• [PROBLEM]
Of the material below, only the lines from the line containing "(1035, 440) none" down to the line containing "[187,125,342,141] encrypted data" belong in the answer, written out exactly.

• [DATA FOR ANALYSIS]
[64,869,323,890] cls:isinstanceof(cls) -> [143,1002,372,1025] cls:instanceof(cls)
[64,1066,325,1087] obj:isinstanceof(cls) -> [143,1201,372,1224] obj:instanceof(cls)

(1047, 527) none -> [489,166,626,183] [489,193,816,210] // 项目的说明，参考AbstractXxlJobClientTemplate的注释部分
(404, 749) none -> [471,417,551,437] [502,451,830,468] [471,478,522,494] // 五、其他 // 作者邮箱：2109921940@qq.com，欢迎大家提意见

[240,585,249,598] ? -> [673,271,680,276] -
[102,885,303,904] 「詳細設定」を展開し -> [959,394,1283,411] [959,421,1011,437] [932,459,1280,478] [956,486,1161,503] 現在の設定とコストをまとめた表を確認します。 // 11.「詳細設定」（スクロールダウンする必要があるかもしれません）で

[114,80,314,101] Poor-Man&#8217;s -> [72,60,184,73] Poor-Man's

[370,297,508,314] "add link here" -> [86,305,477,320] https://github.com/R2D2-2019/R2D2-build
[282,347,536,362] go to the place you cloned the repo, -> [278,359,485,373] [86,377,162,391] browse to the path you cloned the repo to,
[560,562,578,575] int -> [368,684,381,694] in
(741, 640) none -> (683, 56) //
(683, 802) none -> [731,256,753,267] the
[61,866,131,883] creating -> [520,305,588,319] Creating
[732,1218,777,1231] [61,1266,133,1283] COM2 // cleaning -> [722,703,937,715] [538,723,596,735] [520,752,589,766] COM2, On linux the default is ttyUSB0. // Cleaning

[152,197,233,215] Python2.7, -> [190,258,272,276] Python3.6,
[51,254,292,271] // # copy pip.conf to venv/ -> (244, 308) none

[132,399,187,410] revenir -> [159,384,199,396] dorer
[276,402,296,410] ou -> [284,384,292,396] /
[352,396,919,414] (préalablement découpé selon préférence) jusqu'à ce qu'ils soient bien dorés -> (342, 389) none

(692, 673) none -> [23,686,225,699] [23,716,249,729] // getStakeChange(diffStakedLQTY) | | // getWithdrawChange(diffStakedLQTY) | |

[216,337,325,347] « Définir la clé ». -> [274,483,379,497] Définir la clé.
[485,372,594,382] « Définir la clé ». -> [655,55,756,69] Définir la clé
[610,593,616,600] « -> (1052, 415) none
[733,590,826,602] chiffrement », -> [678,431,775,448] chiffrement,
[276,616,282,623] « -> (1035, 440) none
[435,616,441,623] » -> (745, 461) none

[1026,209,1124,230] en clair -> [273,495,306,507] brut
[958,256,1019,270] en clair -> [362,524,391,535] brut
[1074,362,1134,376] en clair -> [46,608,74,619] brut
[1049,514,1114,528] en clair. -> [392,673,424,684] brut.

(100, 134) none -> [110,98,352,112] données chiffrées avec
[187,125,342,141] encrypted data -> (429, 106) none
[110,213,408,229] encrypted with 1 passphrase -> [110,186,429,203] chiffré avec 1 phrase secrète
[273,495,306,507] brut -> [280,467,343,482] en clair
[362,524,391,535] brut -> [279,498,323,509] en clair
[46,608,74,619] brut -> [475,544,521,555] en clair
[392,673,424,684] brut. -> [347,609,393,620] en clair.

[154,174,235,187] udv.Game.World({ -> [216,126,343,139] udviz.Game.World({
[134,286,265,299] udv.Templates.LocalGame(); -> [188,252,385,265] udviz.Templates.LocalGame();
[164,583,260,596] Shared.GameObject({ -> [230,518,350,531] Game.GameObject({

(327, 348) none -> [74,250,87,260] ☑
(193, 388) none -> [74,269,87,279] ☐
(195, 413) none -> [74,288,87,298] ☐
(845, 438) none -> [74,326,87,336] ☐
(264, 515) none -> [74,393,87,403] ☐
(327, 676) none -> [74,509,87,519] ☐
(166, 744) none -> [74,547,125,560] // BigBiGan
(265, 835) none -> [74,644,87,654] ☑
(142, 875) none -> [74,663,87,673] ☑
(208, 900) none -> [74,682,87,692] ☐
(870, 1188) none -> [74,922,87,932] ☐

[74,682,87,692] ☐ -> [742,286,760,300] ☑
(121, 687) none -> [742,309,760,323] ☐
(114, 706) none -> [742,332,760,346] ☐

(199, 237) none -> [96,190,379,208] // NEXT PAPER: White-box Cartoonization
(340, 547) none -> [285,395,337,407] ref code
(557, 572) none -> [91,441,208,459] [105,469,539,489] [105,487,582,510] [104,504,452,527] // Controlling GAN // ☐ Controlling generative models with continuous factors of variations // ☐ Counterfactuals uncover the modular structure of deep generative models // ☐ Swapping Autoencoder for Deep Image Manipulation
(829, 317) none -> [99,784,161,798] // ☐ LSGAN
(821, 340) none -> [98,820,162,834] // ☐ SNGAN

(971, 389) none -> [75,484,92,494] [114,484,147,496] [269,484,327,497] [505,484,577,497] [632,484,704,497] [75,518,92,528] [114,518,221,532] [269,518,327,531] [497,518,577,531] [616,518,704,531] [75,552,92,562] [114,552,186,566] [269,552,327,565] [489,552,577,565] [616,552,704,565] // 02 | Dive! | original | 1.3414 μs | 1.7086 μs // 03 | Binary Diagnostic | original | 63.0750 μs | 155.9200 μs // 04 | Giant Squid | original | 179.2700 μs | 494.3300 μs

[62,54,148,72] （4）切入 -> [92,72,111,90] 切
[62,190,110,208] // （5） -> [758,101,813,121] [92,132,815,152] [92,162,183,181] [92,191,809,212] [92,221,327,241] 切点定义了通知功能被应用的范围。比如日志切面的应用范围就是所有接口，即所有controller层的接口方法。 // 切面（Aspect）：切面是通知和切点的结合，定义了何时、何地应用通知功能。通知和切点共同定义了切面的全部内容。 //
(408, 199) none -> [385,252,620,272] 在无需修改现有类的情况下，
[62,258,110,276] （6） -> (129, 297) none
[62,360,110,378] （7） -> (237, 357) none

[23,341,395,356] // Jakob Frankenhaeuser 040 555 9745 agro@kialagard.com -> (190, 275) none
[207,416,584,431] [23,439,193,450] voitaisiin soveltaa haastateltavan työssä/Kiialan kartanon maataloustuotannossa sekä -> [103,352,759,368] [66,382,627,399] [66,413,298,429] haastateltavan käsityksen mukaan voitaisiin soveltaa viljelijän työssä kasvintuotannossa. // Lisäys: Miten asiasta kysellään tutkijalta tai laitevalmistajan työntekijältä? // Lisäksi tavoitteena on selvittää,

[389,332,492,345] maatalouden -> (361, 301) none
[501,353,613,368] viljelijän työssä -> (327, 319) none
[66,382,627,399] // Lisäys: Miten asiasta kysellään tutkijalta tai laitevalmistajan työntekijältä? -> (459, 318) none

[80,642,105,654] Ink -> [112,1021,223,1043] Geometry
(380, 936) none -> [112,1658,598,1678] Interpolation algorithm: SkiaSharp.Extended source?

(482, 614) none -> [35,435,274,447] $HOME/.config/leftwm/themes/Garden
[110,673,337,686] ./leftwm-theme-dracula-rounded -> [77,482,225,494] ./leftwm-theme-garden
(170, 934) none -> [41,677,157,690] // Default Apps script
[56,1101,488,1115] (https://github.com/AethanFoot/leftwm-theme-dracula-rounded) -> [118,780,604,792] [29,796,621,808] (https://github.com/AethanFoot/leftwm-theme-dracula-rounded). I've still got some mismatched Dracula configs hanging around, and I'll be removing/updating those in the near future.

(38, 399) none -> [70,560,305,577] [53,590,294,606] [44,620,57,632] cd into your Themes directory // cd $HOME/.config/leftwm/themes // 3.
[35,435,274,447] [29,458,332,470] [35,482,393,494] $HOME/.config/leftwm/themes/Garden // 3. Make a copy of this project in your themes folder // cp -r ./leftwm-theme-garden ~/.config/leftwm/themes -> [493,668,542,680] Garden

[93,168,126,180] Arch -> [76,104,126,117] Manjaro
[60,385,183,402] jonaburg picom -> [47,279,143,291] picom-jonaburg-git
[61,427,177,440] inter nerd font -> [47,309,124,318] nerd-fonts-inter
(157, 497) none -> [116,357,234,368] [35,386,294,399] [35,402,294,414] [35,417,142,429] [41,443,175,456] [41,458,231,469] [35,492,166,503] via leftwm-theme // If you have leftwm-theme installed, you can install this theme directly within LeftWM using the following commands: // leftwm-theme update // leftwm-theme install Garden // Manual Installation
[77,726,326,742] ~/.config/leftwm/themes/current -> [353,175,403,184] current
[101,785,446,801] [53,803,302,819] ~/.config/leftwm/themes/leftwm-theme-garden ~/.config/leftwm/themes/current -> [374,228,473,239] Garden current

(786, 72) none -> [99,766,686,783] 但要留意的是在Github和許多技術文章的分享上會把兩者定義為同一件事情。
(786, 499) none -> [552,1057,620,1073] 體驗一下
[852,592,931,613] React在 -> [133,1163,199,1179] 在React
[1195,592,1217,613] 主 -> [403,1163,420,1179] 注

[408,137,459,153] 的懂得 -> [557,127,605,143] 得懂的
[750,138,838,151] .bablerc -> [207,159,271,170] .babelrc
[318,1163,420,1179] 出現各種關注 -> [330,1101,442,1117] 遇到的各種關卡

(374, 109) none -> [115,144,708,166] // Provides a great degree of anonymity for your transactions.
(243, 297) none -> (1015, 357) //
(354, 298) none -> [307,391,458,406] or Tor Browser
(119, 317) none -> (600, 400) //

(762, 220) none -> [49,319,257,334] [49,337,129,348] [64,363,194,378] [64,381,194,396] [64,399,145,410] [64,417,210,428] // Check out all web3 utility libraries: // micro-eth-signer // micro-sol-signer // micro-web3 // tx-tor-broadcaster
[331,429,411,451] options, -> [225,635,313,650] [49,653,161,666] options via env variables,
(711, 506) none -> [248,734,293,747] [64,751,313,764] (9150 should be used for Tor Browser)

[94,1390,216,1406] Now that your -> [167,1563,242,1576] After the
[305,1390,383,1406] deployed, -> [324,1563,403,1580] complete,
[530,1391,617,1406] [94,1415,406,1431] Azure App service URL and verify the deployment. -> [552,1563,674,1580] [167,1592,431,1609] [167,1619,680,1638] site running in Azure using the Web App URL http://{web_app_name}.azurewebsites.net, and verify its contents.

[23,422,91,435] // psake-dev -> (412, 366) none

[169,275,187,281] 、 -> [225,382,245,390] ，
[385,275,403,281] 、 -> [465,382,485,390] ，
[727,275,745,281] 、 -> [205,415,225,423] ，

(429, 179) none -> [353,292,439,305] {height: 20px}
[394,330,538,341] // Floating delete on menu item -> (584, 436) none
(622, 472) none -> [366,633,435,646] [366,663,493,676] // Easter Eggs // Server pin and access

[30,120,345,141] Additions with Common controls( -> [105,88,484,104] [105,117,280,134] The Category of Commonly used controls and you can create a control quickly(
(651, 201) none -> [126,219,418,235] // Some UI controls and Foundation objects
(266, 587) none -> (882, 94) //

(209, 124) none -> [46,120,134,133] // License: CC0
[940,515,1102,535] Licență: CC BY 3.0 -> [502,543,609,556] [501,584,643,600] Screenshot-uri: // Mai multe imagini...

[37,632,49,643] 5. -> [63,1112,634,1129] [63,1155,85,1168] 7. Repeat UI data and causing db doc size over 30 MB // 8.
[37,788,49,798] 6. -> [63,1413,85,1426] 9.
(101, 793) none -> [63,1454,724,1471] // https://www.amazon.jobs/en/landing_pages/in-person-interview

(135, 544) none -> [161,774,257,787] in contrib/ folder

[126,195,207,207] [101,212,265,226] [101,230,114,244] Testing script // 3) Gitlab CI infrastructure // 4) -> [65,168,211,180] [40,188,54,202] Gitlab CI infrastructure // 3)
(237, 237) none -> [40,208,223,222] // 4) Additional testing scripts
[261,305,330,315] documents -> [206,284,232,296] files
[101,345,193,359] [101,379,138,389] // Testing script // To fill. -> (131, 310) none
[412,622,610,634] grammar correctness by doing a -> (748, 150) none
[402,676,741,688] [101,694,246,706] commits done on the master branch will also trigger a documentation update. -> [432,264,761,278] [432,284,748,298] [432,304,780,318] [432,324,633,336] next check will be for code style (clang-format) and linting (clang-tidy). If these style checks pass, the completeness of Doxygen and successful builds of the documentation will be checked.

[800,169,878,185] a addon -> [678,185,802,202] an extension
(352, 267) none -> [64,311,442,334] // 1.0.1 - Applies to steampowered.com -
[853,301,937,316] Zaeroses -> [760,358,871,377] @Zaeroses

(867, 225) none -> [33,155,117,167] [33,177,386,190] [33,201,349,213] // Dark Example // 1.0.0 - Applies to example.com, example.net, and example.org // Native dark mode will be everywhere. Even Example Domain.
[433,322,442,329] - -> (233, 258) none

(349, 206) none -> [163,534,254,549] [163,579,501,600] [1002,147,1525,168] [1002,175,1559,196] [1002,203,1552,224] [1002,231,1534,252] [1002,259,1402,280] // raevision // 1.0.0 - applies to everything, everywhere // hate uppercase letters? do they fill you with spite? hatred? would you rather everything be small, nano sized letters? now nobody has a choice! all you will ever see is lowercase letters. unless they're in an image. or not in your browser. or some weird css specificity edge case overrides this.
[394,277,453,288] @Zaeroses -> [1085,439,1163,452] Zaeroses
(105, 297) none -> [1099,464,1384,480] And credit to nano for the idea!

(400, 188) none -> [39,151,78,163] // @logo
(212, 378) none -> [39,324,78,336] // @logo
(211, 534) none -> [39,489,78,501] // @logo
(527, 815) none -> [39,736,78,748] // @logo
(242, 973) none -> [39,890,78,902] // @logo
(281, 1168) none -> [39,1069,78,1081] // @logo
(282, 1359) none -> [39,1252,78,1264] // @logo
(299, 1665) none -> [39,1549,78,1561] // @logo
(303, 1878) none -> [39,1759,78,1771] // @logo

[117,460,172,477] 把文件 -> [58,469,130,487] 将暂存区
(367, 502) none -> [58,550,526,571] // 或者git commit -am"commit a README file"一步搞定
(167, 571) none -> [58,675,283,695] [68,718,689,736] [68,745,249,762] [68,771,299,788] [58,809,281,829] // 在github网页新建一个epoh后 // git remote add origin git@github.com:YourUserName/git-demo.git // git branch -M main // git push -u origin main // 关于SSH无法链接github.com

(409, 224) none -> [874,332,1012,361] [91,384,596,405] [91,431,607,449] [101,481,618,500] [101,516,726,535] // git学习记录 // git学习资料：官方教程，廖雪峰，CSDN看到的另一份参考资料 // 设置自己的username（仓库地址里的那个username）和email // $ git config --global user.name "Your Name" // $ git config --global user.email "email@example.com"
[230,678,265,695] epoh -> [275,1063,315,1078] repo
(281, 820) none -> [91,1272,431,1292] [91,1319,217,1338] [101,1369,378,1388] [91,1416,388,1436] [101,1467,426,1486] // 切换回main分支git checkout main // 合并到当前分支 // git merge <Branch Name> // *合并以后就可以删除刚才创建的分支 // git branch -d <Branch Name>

• [PROBLEM SOLUTION]
[276,616,282,623] « -> (1035, 440) none
[435,616,441,623] » -> (745, 461) none

[1026,209,1124,230] en clair -> [273,495,306,507] brut
[958,256,1019,270] en clair -> [362,524,391,535] brut
[1074,362,1134,376] en clair -> [46,608,74,619] brut
[1049,514,1114,528] en clair. -> [392,673,424,684] brut.

(100, 134) none -> [110,98,352,112] données chiffrées avec
[187,125,342,141] encrypted data -> (429, 106) none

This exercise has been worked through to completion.